Dataset entries
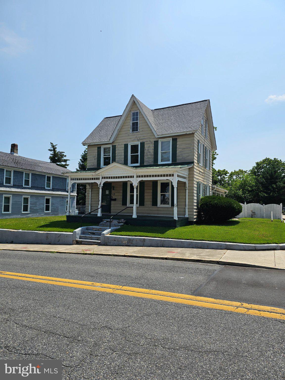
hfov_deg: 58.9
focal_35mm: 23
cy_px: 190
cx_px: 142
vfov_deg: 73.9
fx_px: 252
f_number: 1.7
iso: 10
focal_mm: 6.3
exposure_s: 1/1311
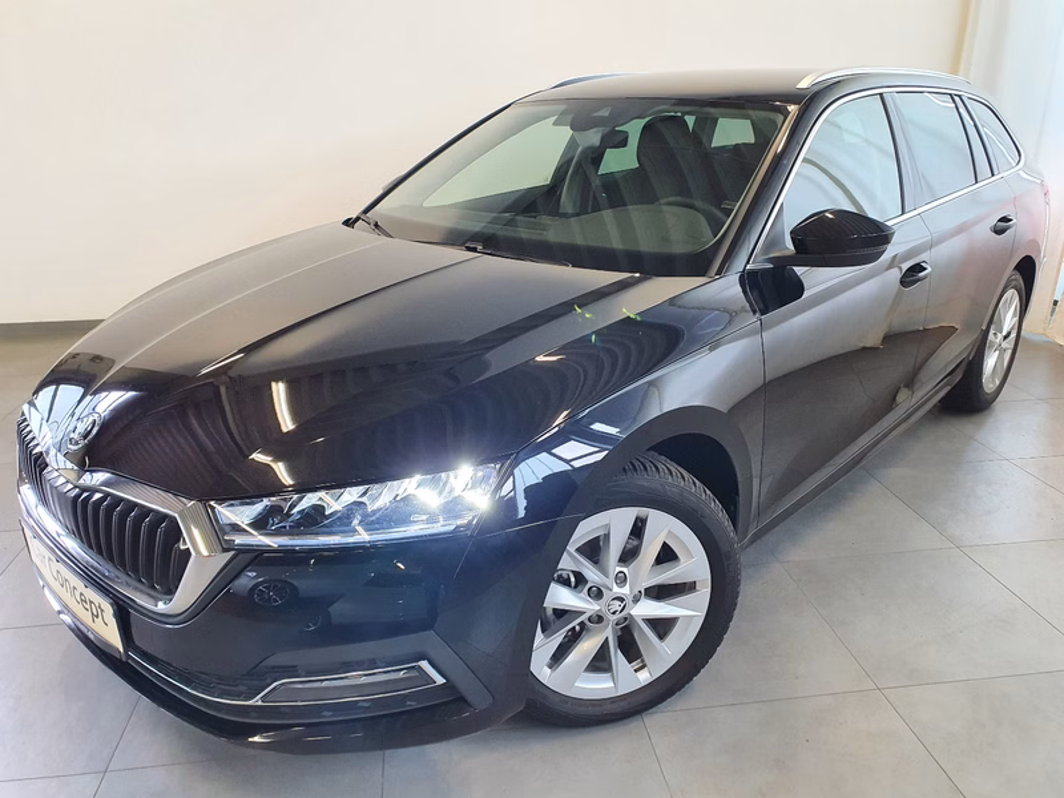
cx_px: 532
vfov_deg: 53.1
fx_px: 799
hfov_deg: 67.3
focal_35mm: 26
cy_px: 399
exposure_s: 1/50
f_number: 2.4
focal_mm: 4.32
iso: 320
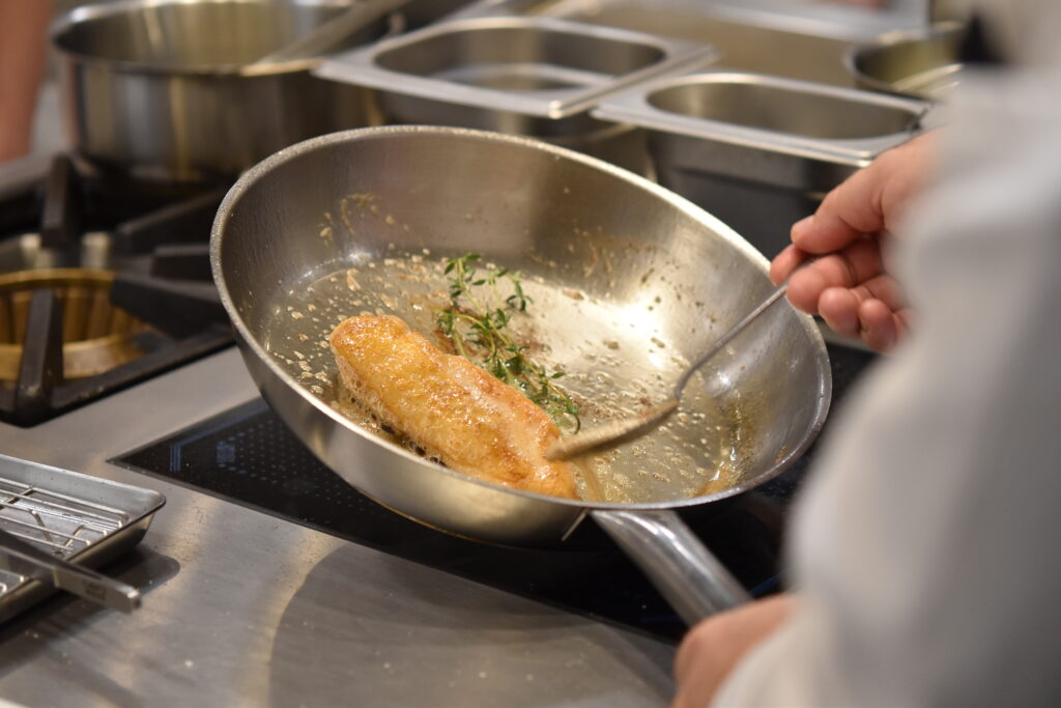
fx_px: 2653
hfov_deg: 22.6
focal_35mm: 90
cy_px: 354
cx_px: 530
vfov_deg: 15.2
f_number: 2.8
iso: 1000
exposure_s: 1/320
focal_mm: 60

* [WHAT YOU WILL DO] Restate every line above exactly, omitting images.

* [RESULT OF THE TASK]
hfov_deg: 58.9
focal_35mm: 23
cy_px: 190
cx_px: 142
vfov_deg: 73.9
fx_px: 252
f_number: 1.7
iso: 10
focal_mm: 6.3
exposure_s: 1/1311
cx_px: 532
vfov_deg: 53.1
fx_px: 799
hfov_deg: 67.3
focal_35mm: 26
cy_px: 399
exposure_s: 1/50
f_number: 2.4
focal_mm: 4.32
iso: 320
fx_px: 2653
hfov_deg: 22.6
focal_35mm: 90
cy_px: 354
cx_px: 530
vfov_deg: 15.2
f_number: 2.8
iso: 1000
exposure_s: 1/320
focal_mm: 60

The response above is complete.